DOCUMENT EXCERPT:
'''

Tuesday, April 6, 2021

The Insidious Nature of Sunk Opportunity Cost

For this article I wanted to take a look at two concepts and pair them together. The first is the idea of sunk cost. This is cost that has already been paid. Often times this concept helps show a fallacy of “well, I am already this far, might as well keep going”. When you don’t know the bottom of a cost, it doesn’t make sense to keep going with a cost that’s not paying off. This is like investing in a “money pit” where your money keeps disappearing.

The second idea I want to add in is opportunity cost. This idea is basically that every action you take, can close off other actions. The classic analogy of this is that you can’t “have your cake and eat it too”. You can only do one thing and by doing that one thing, other ways are closed off to you. These other ways that are closed off are called an opportunity cost.

I want to take a moment and combine these two concepts. A sunk opportunity cost is continuing with a method because you are familiar with it. Consider it like being “stuck in your ways”, even when those ways don’t pay off. I wanted to take a moment and bring this up because I’ve been trying some promotions. Each of the promotions I’ve been trying don’t seem to work. The question I then need to ask is “am I trying too similar of promotions”? Am I simply stuck in my method of experimentation and not navigating out to a larger picture?

'''

EXERCISE GOAL:
How does the post on sunk opportunity cost define a sunk opportunity cost? The material after this text comes from an unrelated source.

DATASET ROWS:
'''

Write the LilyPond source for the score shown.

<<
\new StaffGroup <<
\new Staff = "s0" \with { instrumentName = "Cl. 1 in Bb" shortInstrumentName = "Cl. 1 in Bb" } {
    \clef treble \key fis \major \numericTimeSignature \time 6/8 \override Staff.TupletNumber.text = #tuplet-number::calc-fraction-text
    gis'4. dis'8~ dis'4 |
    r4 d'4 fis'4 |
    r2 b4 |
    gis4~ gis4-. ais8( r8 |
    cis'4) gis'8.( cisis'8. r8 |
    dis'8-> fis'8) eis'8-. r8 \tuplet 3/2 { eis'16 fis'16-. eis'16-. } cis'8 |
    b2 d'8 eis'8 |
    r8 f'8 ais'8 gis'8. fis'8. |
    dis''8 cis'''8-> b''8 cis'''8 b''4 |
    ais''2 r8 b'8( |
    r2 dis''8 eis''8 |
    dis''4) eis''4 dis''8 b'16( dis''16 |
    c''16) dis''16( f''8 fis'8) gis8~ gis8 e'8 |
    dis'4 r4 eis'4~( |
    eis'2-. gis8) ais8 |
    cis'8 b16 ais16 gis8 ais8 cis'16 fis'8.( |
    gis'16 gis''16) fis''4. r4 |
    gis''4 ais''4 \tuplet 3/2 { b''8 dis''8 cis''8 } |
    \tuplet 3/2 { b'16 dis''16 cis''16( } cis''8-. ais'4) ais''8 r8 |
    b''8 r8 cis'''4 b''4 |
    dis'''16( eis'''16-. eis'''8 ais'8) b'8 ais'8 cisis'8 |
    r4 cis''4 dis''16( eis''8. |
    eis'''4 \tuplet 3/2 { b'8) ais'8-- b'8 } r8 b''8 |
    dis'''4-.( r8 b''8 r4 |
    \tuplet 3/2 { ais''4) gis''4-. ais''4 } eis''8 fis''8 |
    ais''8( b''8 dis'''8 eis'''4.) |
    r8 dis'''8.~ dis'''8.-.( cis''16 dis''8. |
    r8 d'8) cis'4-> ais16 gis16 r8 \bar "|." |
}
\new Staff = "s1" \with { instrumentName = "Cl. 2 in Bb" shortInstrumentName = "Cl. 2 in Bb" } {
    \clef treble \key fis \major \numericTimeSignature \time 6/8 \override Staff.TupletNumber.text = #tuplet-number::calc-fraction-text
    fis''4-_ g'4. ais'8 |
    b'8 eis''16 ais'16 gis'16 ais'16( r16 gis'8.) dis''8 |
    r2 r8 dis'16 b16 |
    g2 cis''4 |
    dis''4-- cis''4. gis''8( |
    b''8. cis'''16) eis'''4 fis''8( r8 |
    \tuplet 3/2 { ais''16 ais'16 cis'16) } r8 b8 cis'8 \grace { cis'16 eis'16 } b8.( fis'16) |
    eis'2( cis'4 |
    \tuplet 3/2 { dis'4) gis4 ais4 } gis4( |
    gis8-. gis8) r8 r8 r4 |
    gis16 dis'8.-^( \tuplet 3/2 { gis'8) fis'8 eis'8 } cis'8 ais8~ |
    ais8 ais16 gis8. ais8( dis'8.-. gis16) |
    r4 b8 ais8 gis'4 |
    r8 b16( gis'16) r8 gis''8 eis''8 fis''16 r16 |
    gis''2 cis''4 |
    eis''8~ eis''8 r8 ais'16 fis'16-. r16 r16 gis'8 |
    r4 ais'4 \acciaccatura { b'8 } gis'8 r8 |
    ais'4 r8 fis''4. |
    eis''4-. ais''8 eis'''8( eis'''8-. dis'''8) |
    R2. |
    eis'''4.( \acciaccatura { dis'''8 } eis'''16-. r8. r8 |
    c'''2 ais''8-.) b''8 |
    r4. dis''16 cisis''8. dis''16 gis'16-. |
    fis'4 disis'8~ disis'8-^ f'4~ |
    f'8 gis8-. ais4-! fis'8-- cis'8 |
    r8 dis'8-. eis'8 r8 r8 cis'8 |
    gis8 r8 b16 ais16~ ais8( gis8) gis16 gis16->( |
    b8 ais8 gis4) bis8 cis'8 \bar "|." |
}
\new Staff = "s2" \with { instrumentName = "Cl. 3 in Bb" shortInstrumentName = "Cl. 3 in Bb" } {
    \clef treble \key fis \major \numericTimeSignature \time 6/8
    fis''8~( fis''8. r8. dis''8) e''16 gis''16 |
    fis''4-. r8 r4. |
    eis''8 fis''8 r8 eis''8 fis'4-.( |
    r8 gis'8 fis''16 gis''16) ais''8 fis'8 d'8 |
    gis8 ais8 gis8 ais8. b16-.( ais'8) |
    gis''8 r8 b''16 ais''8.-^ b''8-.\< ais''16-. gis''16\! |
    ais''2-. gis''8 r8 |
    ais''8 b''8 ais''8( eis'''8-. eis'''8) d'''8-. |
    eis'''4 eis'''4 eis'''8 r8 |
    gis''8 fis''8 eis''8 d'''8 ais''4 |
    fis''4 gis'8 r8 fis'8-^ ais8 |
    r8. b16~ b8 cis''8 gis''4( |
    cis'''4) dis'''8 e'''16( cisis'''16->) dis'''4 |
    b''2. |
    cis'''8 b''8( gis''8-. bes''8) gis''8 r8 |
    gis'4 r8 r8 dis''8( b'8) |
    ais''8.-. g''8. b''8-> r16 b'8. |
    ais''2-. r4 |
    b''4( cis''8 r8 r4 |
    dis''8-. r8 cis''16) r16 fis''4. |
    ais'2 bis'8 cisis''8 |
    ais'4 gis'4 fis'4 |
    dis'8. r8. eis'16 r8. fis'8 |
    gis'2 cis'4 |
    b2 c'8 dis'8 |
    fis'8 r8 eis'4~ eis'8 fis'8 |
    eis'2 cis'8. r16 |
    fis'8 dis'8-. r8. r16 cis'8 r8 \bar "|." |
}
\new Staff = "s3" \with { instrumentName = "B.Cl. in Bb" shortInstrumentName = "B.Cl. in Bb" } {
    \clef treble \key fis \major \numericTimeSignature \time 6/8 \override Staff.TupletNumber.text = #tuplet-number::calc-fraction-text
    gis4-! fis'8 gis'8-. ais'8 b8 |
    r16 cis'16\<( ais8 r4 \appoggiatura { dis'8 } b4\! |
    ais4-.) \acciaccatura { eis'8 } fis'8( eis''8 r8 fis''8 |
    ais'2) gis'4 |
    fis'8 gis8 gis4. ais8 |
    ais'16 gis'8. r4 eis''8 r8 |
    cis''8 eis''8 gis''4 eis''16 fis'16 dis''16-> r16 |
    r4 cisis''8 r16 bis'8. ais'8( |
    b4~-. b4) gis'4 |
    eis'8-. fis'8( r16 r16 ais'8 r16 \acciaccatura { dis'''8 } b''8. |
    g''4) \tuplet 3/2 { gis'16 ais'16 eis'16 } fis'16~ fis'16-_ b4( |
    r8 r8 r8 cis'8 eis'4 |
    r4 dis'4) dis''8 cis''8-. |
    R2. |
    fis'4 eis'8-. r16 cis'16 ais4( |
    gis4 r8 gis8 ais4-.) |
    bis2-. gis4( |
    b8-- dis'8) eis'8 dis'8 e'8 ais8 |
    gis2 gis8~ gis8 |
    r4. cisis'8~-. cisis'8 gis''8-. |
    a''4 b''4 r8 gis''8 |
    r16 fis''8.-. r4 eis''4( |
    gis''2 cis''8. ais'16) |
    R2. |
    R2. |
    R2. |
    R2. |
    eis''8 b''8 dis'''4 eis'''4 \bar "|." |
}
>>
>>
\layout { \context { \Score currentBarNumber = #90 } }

'''

FINISHED ANSWER:
It is continuing with a method because you are familiar with it.